さらに二、三本束ねられた大きな丸太を両肩で支えている、支えとして岩が二段積み上げられた柱で補助をしているが問題はそこじゃない。
彼の足場は火の海だ・・・。
「・・・・・・」
しかも裸足・・・。
「ようこそ・・・・我が修羅場へ・・・」
「は・・・はい・・・」
一度灼熱稽古から出てきた悲鳴嶼は羽織を着て霧香の前にやってきた。
「よく来た、待ちわびていたぞ」
「は、はい・・・お世話になります・・・」
ジャリジャリと数珠を鳴らしながら稽古の内容を話す。
「最も重要なのは体の中心・・・足腰である。
強靭な足腰で体を安定させることは正確な攻撃と崩れぬ防御へと繋がる・・・まずは滝に打たれる修業をしてもらい、丸太三本を担ぐ修業、最後にこの岩を一町(約110m)先まで押して運ぶ修業。

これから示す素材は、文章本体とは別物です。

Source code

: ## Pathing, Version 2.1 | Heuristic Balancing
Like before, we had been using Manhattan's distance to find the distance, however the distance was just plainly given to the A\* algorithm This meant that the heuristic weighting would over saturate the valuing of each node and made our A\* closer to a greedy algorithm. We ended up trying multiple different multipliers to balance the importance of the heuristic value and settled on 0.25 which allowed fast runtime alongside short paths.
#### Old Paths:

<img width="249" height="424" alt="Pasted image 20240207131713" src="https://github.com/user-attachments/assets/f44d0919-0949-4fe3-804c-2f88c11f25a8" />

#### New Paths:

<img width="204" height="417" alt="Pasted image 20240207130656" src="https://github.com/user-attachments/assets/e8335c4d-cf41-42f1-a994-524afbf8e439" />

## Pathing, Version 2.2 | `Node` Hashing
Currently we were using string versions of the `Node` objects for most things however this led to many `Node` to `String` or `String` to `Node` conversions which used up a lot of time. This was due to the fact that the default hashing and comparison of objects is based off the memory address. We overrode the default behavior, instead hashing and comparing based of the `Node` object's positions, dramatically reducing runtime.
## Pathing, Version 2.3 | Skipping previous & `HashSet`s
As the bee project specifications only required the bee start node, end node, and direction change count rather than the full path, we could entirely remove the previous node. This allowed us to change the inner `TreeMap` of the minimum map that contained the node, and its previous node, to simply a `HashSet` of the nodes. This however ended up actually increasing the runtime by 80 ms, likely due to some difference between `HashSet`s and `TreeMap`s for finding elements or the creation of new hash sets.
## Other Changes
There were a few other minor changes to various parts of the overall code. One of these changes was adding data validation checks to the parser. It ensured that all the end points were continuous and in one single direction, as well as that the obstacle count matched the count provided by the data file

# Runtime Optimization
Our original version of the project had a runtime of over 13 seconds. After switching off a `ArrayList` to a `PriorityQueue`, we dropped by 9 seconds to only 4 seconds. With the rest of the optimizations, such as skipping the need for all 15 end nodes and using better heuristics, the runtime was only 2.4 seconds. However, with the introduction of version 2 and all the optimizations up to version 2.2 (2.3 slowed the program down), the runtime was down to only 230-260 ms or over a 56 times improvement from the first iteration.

私の修業はこの三つの簡単なもの・・・下から火で炙るのは危険なため無しとする」
「は、はあ・・・」
「ただし・・・」
「?」
「お前たち華陽隊は半妖、常人より強い肉体を持っている故、岩を押す距離は三町(約330m)とする」
チーン・・・・
「あら?霧香?」
霧香の意識が一気にぶっ飛んだ。